Moreover, when times are more dangerous, you expect to live a shorter life, so you feel the impulse to grow up earlier rather than live life as a perpetual toddler. I remember first being seduced into an adventure of "I'll show you mine if you show me yours" by a girl who was hiding under a tablecloth-protected workspace during naptime at a daycare center -- when I was only 3 or 4. Ah, the early-mid-'80s... sure won't find a toddler girl planning that out today.
I still vividly recall my first school dance in the fall of 1992, when I was 11 or perhaps 12. Sure at first there was the typical picture of "girls along this wall and boys along the opposite wall" of the cafeteria, but it didn't last more than 10 or 15 minutes. Someone broke out and everyone else followed. We were barely entering puberty then, yet we were behaving more wildly than the infantilized college students I observe and interact with every week at '80s night. In particular, the girls back then were horny as billy goats and wanted so bad to dance up-close with boys.
Periodically the adult monitors waded through the sea of sweaty sixth-grade bodies to break us apart and insist that we maintain a certain distance with our dance partner. Today those busybody killjoys would be out of work, since most girls don't want to dance at all, let alone face to face and belly to belly, preferring instead to jiggle their shit in order to steal the spotlight without having to touch or be touched by boys, a la Fergie. (Grinding does not count, as I've explained in detail elsewhere. There's no connection or tendency to stay together; rather it's fleeting and prone to the girl just up and walking away without even making eye-contact.)
We were also more rebellious back then -- even when we were split up, we snapped right back together when the old lady had moved on. Compare that to the girl in the club today who's dancing with a boy, gets pulled away by her cockblocking friends, and then just goes along with the abduction rather than tell them to get a life of their own as she goes back to her partner.
And greater sex segregation is just one piece of the larger picture of girls becoming more boring during falling-crime times, namely as a result of not hanging around the more wild and exciting sex -- guys. Fag hags try to rationalize their snore-inducing friendships with gays by imagining that these relationships are transgressive and liberating. Back on planet Earth, the gay friend is the ultimate desexualized male, and hence poses no threat to her safe cocoon at all. He plays the role that the eunuch used to play with harem girls, although his lack of interest in girls was forced upon him then, and these days the female's cloistering is of her own choice. He has a faint protector role, nothing on the order of a knight who has to defend the castle, and spends most of the time in utterly asexual activities and conversation.

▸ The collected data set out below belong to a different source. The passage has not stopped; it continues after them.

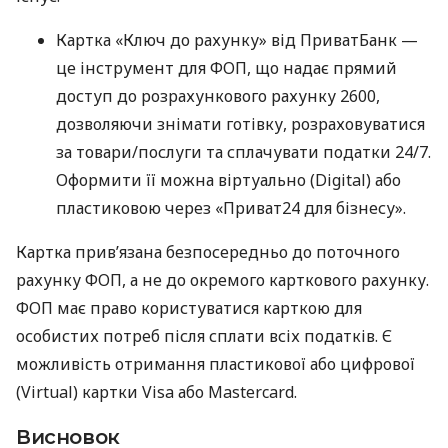
Картка «Ключ до рахунку» від ПриватБанк —
це інструмент для ФОП, що надає прямий
доступ до розрахункового рахунку 2600,
дозволяючи знімати готівку, розраховуватися
за товари/послуги та сплачувати податки 24/7.
Оформити її можна віртуально (Digital) або
пластиковою через «Приват24 для бізнесу».
Картка прив’язана безпосередньо до поточного
рахунку ФОП, а не до окремого карткового рахунку.
ФОП має право користуватися карткою для
особистих потреб після сплати всіх податків. Є
можливість отримання пластикової або цифрової
(Virtual) картки Visa або Mastercard.
Висновок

Today's girls who like boys who like boys are no more shackle-breaking or square-shocking than a slave girl imprisoned under the guard of a ball-less watchman.
Shoot, I saw more carnivalesque behavior among the elementary school girls who joined in with the boys for a game of duck-duck-goose or state tag. like, omigod, you mean i have to touch a boy to tag him out, and he might touch me to tag me out???!! well... i guess so -- i mean, it does look FUN! On the bright side, once that late-'80s level of violence in the wider society returns, we'll see the rebirth of cool chicks as they start ditching their gay pet/friend and hanging out with the boys again.